En vain l’illusion, par sa flatteuse erreur,
A charmé quelquefois les peines de mon cœur,
Tandis que, sur les bords de l’Ariége fertile,
L’imagination, caressante et docile,
Offre à mes sens l’image du bonheur;
Peut-être loiu de moi l’ingrate Éléonore,
Dans un monde brillant, et frivole, et trompeur,
Rit sans pitié du feu qui me dévore.
Semblable, hélas! au triste voyageur,
Parcourant les déserts de l’ardente Arabie,
Sans verdure, sans eaux, sans ombrages, sans fleurs,
Seul dans l’espace il erre avec mélancolie,
Abandonné de même, en proie à mes malheurs,
Aucun abri ne s’offre à mon ame attendrie.
Oui, cher ami, tu vois un malheureux
Désenchanté du charme de la vie.
Ah! comme lui jamais ne deviens amoureux!
De regrets trop amers la constance est suivie.
La gloire, digne prix de nos héros guerriers,
Va conduire tes pas dans les champs des Bataves;
Distingue-toi parmi nos braves,
Et couvre ton front de lauriers.
Tu sais combattre, écrire, et vaincre et plaire,
Et les plus doux succès vont être ton salaire.
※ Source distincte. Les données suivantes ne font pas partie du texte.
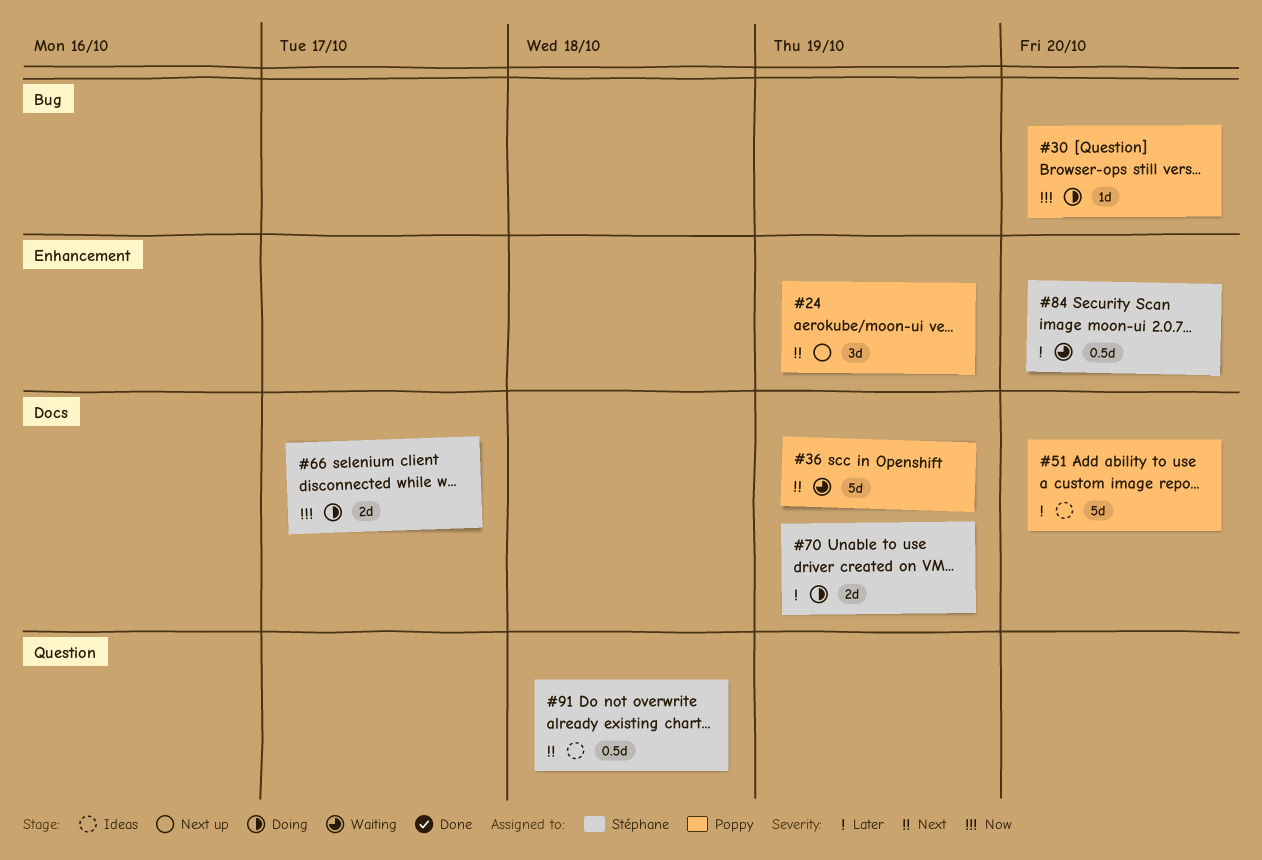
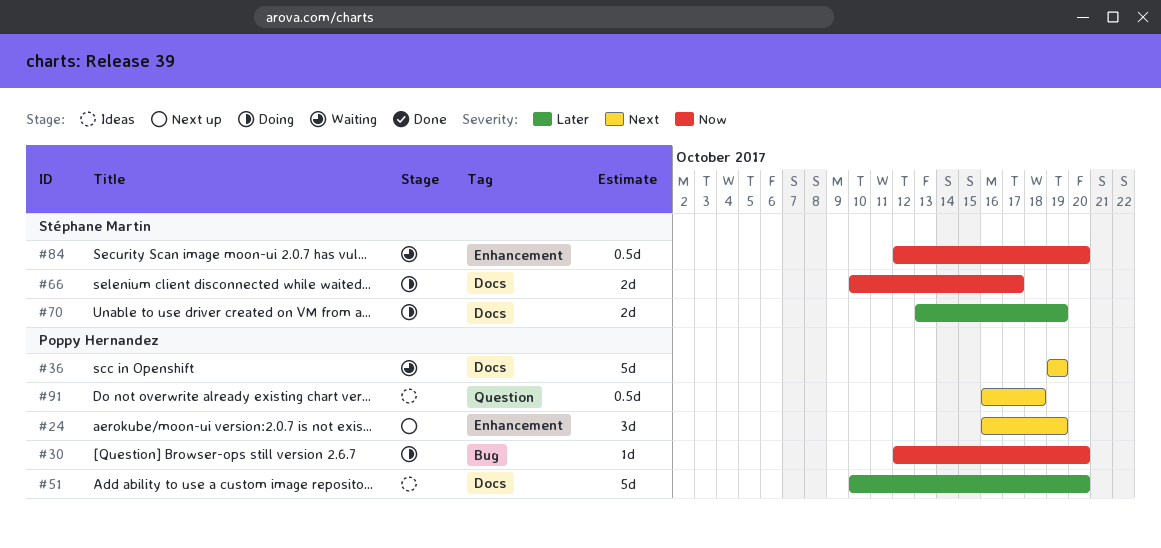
#84, priority: Later -> Now
#91, owner: Stéphane Martin -> Poppy Hernandez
Pour moi, qui n’ai plus qu’à souffrir,
Et qu’à pleurer ma triste indifférence,
Jouet infortuné d’une fausse espérance,
Je vis pour des tourmens qui ne peuvent finir.
De mes jours, qu’ont tissus les sombres Euménides,
Je n’aspire aujourd’hui qu’à terminer le cours;
Et je suspends ma lyre aux branchages arides
Des cyprès, dont la vue attriste les Amours.